51动漫

51动漫 Official Website

Pengajian Ramadan Bedah Konsep Barokah dalam Kepemimpinan

Wakil Rektor Bidang Akademik, Kemahasiswaan, dan Alumni UNAIR Prof Ir Mochammad Amin Alamsjah MSi PhD saat menyampaikan tausiahnya (Foto: Humas UNAIR)

UNAIR NEWS – Bulan suci Ramadan kembali menjadi momentum bagi civitas academica 51动漫 (UNAIR) untuk memperkuat spiritualitas sekaligus mempertajam wawasan kebangsaan. Melalui agenda Pengajian Ramadan Series 3 yang diselenggarakan di Aula Garuda Mukti, Kantor Manajemen Kampus MERR-C, pada Kamis (12/3/2026), membahas mengenai kaitan erat antara kepemimpinan, keberkahan, dan pembangunan kualitas manusia. 

Dalam kesempatan tersebut, Wakil Rektor Bidang Akademik, Kemahasiswaan, dan Alumni UNAIR, Prof Ir Mochammad Amin Alamsjah MSi PhD mengajak audiens untuk melakukan refleksi historis terhadap kejayaan umat terdahulu. Menurutnya, keberhasilan peradaban besar di masa lalu setidaknya didorong oleh empat pilar utama. Yakni kepemimpinan yang bijak, ketaatan kolektif terhadap pemimpin, strategi yang matang, serta keyakinan yang teguh terhadap pertolongan Allah SWT.
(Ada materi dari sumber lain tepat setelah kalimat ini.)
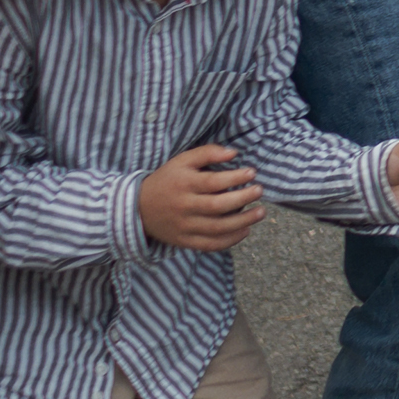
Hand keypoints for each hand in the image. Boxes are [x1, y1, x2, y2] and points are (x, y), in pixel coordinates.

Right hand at [137, 145, 262, 250]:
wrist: (138, 209)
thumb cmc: (167, 180)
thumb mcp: (181, 161)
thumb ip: (207, 153)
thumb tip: (234, 153)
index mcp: (183, 184)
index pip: (213, 182)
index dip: (235, 178)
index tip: (252, 172)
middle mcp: (184, 206)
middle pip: (218, 206)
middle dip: (243, 198)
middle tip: (259, 190)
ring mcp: (184, 226)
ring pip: (217, 228)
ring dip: (243, 221)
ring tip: (260, 212)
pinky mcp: (185, 241)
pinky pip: (211, 244)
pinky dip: (230, 240)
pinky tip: (245, 230)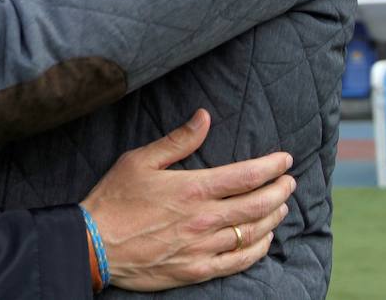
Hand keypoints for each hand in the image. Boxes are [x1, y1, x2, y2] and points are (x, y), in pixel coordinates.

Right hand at [81, 109, 293, 291]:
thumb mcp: (140, 160)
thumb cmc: (115, 198)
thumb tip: (204, 117)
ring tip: (281, 206)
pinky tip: (264, 239)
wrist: (96, 244)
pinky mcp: (198, 269)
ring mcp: (204, 247)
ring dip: (273, 217)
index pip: (245, 175)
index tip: (285, 159)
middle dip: (280, 191)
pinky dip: (258, 249)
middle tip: (289, 181)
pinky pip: (240, 261)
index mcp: (193, 188)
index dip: (270, 166)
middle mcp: (205, 218)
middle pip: (258, 204)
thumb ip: (177, 140)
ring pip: (253, 232)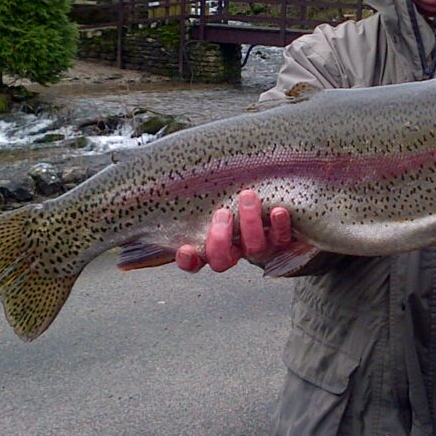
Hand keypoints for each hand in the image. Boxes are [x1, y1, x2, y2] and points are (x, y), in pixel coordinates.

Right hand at [175, 189, 292, 272]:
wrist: (278, 204)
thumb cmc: (233, 195)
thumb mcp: (212, 194)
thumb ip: (193, 189)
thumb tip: (153, 174)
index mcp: (210, 244)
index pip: (192, 261)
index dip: (188, 260)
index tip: (185, 249)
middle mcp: (234, 251)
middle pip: (222, 260)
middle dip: (220, 239)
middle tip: (223, 213)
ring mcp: (259, 248)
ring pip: (253, 247)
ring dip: (249, 223)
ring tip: (247, 196)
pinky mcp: (282, 241)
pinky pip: (282, 239)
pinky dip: (279, 225)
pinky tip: (278, 211)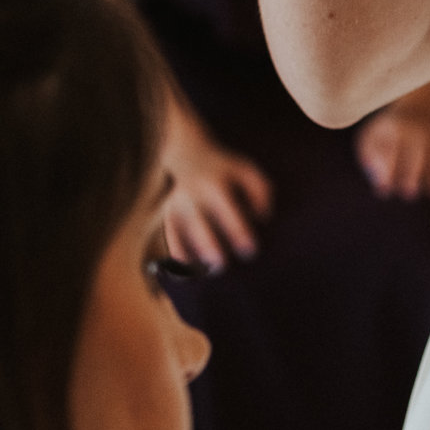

Prof Amin menekankan bahwa setiap individu pada hakikatnya adalah seorang pemimpin atau khalifah. Yang kelak akan dimintai pertanggungjawaban di akhirat atas segala amanahnya. Dalam menjalankan fungsi kepemimpinan tersebut, konsep keberkahan (barokah) menjadi fondasi yang mutlak. Merujuk pada pemikiran Imam Nawawi, ia menguraikan makna barokah ke dalam beberapa dimensi krusial.

淜eberkahan bukan sekadar soal pencapaian materi, melainkan bertambahnya nilai kebaikan yang berkesinambungan dan kemampuan untuk mendorong ketaatan kepada Allah SWT. Pemimpin dalam Islam sejatinya adalah pelayan umat (khadimul ummah). Dan kualitas pemimpin terbaik adalah mereka yang memiliki rasa takut kepada Tuhannya, ujarnya.

Lebih jauh, Prof Amin menyoroti pentingnya peningkatan quality of human resources yang berlandaskan pada nilai-nilai Al-Qur’an. Menurutnya, SDM yang berkualitas tidak hanya cerdas secara intelektual, tetapi harus memiliki profil yang kuat. Yakni beriman, bertakwa, berakal, berilmu, dan berakhlak mulia. Urgensi kualitas SDM ini menjadi sangat krusial di tengah tantangan nyata Indonesia saat ini. Seperti paradox of plenty, ketimpangan sosial, hingga rendahnya partisipasi pendidikan tinggi.

Sebagai penutup, Prof Amin menitipkan pesan mendalam kepada para anak muda, khususnya mahasiswa UNAIR, untuk mengambil peran sebagai katalisator perubahan. Partisipasi aktif dalam isu-isu sosial dan kepedulian terhadap kemanusiaan harus ditanamkan sejak dini. Namun, ia mengingatkan bahwa perubahan besar hanya bisa terjadi jika dimulai dari perbaikan diri sendiri terlebih dahulu.

淪etiap tindakan kita, mulai dari hal terkecil hingga kebijakan yang besar, akan dimintai pertanggungjawabannya. Mari jadikan diri kita sebagai pribadi yang baik agar dapat membawa kebaikan bagi orang lain dan mendapat rahmat Allah SWT di dunia maupun akhirat, pungkasnya.